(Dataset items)
§ §
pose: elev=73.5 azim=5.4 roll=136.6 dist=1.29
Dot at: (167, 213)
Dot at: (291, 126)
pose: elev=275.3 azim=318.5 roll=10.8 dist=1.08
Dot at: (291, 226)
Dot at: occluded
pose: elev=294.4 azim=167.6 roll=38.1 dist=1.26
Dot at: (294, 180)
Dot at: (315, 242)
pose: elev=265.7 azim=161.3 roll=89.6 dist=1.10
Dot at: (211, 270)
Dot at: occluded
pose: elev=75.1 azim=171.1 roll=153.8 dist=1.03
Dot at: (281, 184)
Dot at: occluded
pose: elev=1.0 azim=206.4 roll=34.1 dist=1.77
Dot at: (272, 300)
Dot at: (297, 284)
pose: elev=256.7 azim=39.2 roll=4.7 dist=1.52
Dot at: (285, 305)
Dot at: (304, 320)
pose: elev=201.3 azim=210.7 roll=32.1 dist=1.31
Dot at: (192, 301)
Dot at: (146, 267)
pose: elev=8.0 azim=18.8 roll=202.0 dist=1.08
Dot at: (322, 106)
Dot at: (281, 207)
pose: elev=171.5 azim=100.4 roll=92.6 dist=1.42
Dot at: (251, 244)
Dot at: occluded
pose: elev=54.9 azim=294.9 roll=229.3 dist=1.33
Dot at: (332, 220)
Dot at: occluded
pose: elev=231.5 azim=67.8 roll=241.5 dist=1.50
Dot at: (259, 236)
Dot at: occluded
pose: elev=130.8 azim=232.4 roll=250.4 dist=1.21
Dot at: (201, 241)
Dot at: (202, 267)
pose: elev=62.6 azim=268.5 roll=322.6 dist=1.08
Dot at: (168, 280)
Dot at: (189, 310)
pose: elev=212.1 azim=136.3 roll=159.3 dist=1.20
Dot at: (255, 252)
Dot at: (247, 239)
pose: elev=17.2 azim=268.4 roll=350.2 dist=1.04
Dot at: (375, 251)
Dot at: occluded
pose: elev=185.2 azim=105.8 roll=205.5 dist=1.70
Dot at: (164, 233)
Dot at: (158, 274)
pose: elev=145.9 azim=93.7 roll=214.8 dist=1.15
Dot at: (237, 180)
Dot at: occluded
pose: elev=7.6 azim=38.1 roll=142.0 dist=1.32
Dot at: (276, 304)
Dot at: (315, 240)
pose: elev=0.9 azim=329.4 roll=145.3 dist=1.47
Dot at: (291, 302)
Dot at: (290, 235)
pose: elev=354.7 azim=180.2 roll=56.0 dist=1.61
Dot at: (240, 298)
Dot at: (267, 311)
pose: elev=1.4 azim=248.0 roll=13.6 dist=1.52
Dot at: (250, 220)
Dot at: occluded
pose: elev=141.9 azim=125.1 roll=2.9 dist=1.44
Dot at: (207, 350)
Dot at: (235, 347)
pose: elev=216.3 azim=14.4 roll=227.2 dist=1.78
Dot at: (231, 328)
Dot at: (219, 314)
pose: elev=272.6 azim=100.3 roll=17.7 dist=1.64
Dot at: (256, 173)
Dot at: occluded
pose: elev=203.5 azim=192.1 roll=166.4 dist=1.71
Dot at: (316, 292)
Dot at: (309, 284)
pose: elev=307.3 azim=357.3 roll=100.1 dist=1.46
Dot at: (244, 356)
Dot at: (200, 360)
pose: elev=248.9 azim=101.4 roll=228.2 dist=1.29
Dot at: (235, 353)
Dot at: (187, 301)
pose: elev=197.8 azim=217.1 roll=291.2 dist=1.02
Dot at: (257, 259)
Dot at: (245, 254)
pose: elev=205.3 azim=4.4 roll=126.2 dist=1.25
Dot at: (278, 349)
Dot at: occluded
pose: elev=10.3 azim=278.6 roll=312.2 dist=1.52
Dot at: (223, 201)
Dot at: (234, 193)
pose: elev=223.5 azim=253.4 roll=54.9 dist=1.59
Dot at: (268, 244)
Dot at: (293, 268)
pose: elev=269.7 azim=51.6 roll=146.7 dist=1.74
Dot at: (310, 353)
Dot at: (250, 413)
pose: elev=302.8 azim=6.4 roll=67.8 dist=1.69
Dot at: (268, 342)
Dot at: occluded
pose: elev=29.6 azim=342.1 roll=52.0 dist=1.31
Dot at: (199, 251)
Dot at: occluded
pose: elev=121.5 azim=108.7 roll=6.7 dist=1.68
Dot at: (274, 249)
§ §
§ **Directions for this task**: Reproduce every entry above line for line, with nothing changed.

§ **Result of the task**:
pose: elev=73.5 azim=5.4 roll=136.6 dist=1.29
Dot at: (167, 213)
Dot at: (291, 126)
pose: elev=275.3 azim=318.5 roll=10.8 dist=1.08
Dot at: (291, 226)
Dot at: occluded
pose: elev=294.4 azim=167.6 roll=38.1 dist=1.26
Dot at: (294, 180)
Dot at: (315, 242)
pose: elev=265.7 azim=161.3 roll=89.6 dist=1.10
Dot at: (211, 270)
Dot at: occluded
pose: elev=75.1 azim=171.1 roll=153.8 dist=1.03
Dot at: (281, 184)
Dot at: occluded
pose: elev=1.0 azim=206.4 roll=34.1 dist=1.77
Dot at: (272, 300)
Dot at: (297, 284)
pose: elev=256.7 azim=39.2 roll=4.7 dist=1.52
Dot at: (285, 305)
Dot at: (304, 320)
pose: elev=201.3 azim=210.7 roll=32.1 dist=1.31
Dot at: (192, 301)
Dot at: (146, 267)
pose: elev=8.0 azim=18.8 roll=202.0 dist=1.08
Dot at: (322, 106)
Dot at: (281, 207)
pose: elev=171.5 azim=100.4 roll=92.6 dist=1.42
Dot at: (251, 244)
Dot at: occluded
pose: elev=54.9 azim=294.9 roll=229.3 dist=1.33
Dot at: (332, 220)
Dot at: occluded
pose: elev=231.5 azim=67.8 roll=241.5 dist=1.50
Dot at: (259, 236)
Dot at: occluded
pose: elev=130.8 azim=232.4 roll=250.4 dist=1.21
Dot at: (201, 241)
Dot at: (202, 267)
pose: elev=62.6 azim=268.5 roll=322.6 dist=1.08
Dot at: (168, 280)
Dot at: (189, 310)
pose: elev=212.1 azim=136.3 roll=159.3 dist=1.20
Dot at: (255, 252)
Dot at: (247, 239)
pose: elev=17.2 azim=268.4 roll=350.2 dist=1.04
Dot at: (375, 251)
Dot at: occluded
pose: elev=185.2 azim=105.8 roll=205.5 dist=1.70
Dot at: (164, 233)
Dot at: (158, 274)
pose: elev=145.9 azim=93.7 roll=214.8 dist=1.15
Dot at: (237, 180)
Dot at: occluded
pose: elev=7.6 azim=38.1 roll=142.0 dist=1.32
Dot at: (276, 304)
Dot at: (315, 240)
pose: elev=0.9 azim=329.4 roll=145.3 dist=1.47
Dot at: (291, 302)
Dot at: (290, 235)
pose: elev=354.7 azim=180.2 roll=56.0 dist=1.61
Dot at: (240, 298)
Dot at: (267, 311)
pose: elev=1.4 azim=248.0 roll=13.6 dist=1.52
Dot at: (250, 220)
Dot at: occluded
pose: elev=141.9 azim=125.1 roll=2.9 dist=1.44
Dot at: (207, 350)
Dot at: (235, 347)
pose: elev=216.3 azim=14.4 roll=227.2 dist=1.78
Dot at: (231, 328)
Dot at: (219, 314)
pose: elev=272.6 azim=100.3 roll=17.7 dist=1.64
Dot at: (256, 173)
Dot at: occluded
pose: elev=203.5 azim=192.1 roll=166.4 dist=1.71
Dot at: (316, 292)
Dot at: (309, 284)
pose: elev=307.3 azim=357.3 roll=100.1 dist=1.46
Dot at: (244, 356)
Dot at: (200, 360)
pose: elev=248.9 azim=101.4 roll=228.2 dist=1.29
Dot at: (235, 353)
Dot at: (187, 301)
pose: elev=197.8 azim=217.1 roll=291.2 dist=1.02
Dot at: (257, 259)
Dot at: (245, 254)
pose: elev=205.3 azim=4.4 roll=126.2 dist=1.25
Dot at: (278, 349)
Dot at: occluded
pose: elev=10.3 azim=278.6 roll=312.2 dist=1.52
Dot at: (223, 201)
Dot at: (234, 193)
pose: elev=223.5 azim=253.4 roll=54.9 dist=1.59
Dot at: (268, 244)
Dot at: (293, 268)
pose: elev=269.7 azim=51.6 roll=146.7 dist=1.74
Dot at: (310, 353)
Dot at: (250, 413)
pose: elev=302.8 azim=6.4 roll=67.8 dist=1.69
Dot at: (268, 342)
Dot at: occluded
pose: elev=29.6 azim=342.1 roll=52.0 dist=1.31
Dot at: (199, 251)
Dot at: occluded
pose: elev=121.5 azim=108.7 roll=6.7 dist=1.68
Dot at: (274, 249)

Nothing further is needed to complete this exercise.